Non, et il faut le dire nettement. Le coteau ensoleillé de Crans-Montana reste un endroit où l'on compte près de treize jours par an sous − 10 °C, contre moins de trois en plaine. Le soleil améliore le bilan annuel, il ne supprime pas le froid des nuits claires — c'est même le rayonnement nocturne vers un ciel dégagé qui explique que les matins soient si froids ici malgré toutes ces heures de soleil.

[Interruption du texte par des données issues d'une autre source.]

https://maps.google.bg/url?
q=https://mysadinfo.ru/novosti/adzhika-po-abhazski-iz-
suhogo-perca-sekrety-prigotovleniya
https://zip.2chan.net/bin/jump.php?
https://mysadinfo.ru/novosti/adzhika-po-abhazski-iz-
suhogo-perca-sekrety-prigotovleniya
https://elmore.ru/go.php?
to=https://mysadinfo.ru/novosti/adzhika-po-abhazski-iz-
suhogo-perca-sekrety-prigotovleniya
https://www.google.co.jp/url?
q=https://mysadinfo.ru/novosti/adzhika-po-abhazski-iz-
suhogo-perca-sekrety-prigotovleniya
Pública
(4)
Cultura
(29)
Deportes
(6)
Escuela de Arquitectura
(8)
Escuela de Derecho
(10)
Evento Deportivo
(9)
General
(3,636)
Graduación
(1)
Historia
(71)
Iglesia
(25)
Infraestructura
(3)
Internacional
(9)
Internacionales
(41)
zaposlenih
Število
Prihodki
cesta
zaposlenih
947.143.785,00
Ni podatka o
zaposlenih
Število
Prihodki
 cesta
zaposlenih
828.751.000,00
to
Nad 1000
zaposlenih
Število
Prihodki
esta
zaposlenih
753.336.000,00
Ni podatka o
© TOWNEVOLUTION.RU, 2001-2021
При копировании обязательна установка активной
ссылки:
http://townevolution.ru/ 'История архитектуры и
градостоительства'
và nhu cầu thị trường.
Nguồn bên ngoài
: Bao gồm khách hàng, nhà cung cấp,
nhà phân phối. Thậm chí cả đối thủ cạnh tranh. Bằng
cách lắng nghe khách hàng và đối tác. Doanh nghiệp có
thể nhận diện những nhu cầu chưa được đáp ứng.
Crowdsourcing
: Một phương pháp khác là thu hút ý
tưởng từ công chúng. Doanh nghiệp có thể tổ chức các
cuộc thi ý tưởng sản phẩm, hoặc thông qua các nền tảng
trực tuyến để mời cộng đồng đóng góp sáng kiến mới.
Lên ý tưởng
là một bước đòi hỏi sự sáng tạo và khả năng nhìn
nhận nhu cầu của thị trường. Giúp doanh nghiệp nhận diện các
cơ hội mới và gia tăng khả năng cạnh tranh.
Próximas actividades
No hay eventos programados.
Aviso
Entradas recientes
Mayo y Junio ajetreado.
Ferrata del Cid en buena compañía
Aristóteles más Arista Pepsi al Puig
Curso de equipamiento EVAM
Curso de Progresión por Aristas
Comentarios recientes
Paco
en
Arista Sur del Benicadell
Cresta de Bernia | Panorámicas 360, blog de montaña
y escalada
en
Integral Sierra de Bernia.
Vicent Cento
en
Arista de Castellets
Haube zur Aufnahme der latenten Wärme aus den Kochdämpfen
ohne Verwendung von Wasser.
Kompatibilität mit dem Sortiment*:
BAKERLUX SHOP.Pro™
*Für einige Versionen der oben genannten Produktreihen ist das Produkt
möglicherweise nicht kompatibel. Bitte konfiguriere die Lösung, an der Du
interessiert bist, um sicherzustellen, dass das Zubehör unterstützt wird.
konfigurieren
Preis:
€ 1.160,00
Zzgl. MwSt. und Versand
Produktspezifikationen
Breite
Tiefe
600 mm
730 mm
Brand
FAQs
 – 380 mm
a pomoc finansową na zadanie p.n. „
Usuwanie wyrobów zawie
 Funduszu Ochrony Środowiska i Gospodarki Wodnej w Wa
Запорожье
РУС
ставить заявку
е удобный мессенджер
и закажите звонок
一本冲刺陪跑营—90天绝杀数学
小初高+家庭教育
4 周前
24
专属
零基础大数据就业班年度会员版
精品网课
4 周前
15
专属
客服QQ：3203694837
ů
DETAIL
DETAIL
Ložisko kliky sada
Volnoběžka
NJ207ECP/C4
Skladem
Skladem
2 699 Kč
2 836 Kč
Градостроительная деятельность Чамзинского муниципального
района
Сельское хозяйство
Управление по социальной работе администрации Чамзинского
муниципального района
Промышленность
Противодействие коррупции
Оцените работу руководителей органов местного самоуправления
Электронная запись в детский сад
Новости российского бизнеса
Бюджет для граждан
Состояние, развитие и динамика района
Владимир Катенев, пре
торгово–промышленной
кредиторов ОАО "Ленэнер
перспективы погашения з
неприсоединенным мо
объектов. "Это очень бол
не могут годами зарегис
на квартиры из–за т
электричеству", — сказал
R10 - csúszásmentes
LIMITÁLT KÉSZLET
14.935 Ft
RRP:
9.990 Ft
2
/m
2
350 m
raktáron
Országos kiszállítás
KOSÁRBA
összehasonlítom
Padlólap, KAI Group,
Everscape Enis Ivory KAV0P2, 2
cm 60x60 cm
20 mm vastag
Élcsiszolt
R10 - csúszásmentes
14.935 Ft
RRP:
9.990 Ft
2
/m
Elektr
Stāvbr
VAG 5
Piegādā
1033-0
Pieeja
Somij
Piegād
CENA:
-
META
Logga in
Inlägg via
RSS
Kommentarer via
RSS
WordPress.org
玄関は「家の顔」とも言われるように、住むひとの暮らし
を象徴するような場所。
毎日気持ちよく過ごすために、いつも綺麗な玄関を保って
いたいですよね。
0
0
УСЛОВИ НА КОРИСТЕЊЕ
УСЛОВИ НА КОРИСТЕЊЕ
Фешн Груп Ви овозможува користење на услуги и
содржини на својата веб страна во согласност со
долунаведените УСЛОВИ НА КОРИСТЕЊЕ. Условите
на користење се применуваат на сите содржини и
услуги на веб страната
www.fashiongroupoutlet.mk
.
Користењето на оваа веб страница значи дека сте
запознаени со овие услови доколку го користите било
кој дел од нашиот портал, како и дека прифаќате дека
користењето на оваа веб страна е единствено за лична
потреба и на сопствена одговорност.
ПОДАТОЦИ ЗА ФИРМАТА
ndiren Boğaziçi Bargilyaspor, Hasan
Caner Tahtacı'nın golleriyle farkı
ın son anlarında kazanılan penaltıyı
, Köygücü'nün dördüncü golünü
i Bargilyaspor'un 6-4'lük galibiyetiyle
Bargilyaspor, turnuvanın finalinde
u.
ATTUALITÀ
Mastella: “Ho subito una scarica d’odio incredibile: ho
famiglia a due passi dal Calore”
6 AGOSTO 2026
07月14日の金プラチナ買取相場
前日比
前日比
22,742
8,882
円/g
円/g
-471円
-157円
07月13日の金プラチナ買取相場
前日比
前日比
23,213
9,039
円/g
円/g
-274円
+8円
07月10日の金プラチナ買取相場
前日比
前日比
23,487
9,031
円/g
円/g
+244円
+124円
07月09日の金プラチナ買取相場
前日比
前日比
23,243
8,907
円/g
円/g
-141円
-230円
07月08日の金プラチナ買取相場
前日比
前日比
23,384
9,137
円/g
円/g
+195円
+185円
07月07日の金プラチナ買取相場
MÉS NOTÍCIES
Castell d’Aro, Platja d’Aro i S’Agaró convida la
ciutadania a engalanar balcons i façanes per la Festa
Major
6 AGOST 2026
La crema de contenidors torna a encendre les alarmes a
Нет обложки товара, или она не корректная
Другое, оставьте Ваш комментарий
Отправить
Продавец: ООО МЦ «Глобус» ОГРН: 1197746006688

Autrement dit : le soleil est un argument de facture, pas un argument de dimensionnement. La machine se choisit sur le froid, le toit se calcule sur le soleil, et les deux se rejoignent seulement à la fin. Le raisonnement complet en hauteur est détaillé dans notre guide sur la pompe à chaleur en altitude.
Où vérifier
Les régimes d'autorisation des installations solaires et des pompes à chaleur figurent dans l'ordonnance cantonale sur les constructions. Les exigences de comptage et les données climatiques de référence se lisent dans l'ordonnance cantonale sur l'énergie. Les mesures soutenues sont présentées par le Service de l'énergie et des forces hydrauliques et détaillées dans la directive du programme. Pour les principes techniques du couplage, SuisseEnergie publie des fiches neutres et gratuites.
Un dernier conseil très terre à terre : avant tout calcul, faites relever l'orientation et l'inclinaison réelles de votre toit, ainsi que les ombres portées par le relief. Dans une vallée encaissée, une montagne en face peut coûter plus d'heures de soleil que n'importe quel choix de matériel.